In any event, I had only a vague sense of where Costco was but I had made sure to get a car with a satellite navigation system (“Navi” in Japanese) - these things are indispensable in Japan for the reasons previously mentioned. After a suitably long time figuring out the operation of an overly complex device with typically obtuse Japanese instructions, I managed to set it and off we went. We managed to survive the trip there and back with only a few minor issues. The rental agent was visibly relieved upon my return.

“Expert” Friday was our wedding anniversary so we went for a trip. I'll leave the details of the actual vacation for another update since that is another story altogether. This was a 2 day excursion to an inn perhaps 150 miles north. Prior to our departure, I carefully studied maps trying to figure out a good route navigating through the city, countryside and finally the mountains. The big day came and off we went in our rental. Having brought the last car back relatively intact, the rental agent seemed happier about handing me the keys this time.

Despite having mapped out the directions I was inclined to follow the Navi since we had so much luck getting to Costco with it. And there is always the coolness factor of having a satellite thousands of miles up in the sky tell you block by block where to go. Big mistake. My first clue of potential problems was when the system got stuck on “turn left” half way to our friends house (where we were dropping off our daughter for the night). I managed to find the address myself using brains and a paper map (so that’s what those things are for).
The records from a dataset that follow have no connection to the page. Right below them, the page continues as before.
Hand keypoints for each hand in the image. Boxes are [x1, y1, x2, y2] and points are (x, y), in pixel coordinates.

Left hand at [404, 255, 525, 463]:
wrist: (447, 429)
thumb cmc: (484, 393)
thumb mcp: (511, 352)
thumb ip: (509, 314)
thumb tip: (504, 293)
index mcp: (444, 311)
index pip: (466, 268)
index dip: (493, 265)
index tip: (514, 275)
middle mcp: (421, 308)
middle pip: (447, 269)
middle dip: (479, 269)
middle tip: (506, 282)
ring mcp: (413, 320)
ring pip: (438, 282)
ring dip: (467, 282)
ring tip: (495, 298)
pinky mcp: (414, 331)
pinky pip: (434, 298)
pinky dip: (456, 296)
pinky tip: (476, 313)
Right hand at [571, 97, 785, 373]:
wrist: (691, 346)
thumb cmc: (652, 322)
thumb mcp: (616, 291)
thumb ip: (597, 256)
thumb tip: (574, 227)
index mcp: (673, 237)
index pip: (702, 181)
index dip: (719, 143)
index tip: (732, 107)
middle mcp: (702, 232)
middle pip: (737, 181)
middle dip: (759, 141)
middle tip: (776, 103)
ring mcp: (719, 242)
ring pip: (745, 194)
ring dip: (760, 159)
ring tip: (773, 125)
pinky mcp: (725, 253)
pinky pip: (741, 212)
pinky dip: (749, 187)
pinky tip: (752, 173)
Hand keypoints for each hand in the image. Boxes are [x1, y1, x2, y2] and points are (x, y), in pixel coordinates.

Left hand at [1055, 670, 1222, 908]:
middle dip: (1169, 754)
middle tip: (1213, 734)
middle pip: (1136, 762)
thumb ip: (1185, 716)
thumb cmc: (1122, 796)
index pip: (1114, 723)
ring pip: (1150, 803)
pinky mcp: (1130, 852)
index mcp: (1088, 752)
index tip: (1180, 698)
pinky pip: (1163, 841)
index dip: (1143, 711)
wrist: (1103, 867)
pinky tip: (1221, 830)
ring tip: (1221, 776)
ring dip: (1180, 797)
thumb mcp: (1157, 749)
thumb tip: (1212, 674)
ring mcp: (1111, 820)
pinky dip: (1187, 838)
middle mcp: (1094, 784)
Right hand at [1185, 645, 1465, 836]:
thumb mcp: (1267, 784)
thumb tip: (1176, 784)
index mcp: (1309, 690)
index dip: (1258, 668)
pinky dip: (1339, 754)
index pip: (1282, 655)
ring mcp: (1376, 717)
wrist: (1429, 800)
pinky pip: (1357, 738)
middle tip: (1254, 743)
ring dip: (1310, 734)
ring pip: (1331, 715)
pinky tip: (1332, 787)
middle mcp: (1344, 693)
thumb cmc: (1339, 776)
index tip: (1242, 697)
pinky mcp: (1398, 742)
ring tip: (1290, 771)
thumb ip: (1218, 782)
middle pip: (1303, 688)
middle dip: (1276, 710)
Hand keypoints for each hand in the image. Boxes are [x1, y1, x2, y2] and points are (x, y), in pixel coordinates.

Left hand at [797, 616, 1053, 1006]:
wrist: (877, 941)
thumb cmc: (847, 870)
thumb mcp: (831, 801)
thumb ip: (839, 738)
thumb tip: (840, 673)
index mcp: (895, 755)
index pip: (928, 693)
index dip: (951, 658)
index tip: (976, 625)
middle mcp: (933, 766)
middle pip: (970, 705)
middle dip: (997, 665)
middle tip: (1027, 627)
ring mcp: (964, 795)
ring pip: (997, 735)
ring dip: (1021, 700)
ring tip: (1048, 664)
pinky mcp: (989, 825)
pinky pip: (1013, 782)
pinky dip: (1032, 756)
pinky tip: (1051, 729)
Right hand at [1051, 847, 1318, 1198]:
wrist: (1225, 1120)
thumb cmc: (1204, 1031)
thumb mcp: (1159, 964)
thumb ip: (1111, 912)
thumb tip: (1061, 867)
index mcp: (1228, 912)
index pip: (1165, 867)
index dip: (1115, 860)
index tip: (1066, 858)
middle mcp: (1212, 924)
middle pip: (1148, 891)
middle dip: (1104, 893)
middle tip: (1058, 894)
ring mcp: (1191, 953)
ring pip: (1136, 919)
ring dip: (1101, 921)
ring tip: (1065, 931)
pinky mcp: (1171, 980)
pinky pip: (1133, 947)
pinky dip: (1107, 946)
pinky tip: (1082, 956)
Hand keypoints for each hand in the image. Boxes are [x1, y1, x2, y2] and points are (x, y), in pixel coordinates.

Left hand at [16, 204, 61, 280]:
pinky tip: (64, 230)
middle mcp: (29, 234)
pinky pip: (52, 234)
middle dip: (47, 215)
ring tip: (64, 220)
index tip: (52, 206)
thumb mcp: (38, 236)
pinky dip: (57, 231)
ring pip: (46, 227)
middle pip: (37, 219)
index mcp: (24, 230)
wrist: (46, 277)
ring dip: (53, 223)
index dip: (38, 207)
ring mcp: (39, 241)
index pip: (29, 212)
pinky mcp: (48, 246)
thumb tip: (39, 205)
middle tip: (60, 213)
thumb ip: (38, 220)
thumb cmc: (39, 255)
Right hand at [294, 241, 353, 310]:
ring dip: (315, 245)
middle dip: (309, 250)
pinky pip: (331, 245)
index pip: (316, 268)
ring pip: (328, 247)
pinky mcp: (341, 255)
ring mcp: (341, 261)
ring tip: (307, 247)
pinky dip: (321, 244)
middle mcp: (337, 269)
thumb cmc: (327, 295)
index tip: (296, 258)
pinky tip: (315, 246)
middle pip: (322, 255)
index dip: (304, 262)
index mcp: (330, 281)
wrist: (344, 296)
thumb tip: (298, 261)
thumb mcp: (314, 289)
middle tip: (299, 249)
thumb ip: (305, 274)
From there, I had an idea of where we were going (north) and knew that we needed to take the express (an elevated road nearly in sight of where we were) but figured I would leave the details of getting onto the express to the Navi. Mysteriously, over the next 2 HOURS, the thing had me zig when I would have zagged. It seemed determined to keep me on surface streets, completely avoiding the express and the more I followed its direction, the more determined I was to see it through and the harder it became to get to the express. Finally I pulled over, (heeding the desperate pleas of the wife) got my bearings and headed painstakingly to the expressway, ignoring the Navi’s attempts to waylay us. We finally reached the express - after 2.5 hours of driving we had barely gotten out of the city.

The express was mercifully empty and we zipped north quickly. Sure enough, the Navi kept trying to pull us off the express. It would tell us to get off at every exit, remind us when we didn't and then faithfully re-route us to the next exit. The thing was possessed. I kept it on because at the last exit I needed it to finally tell me how to get to the resort. Of course I had forgotten that it was a satellite system and we were headed deep into the mountains. Mountains over here are steep and numerous, effectively blocking out satellite signals at inopportune moments. Once again I was reminded of the benefits of paper maps – especially Japanese maps that are so detailed they specify every 7 Eleven and gas station on the route. There weren’t many 7 Elevens in the mountains but I managed to locate the inn without too much embarrassment. On the return trip I used a conventional map and was much happier with the results. So much for my traditional faith in technology. I suppose there is a lesson here but I haven’t put my finger on it.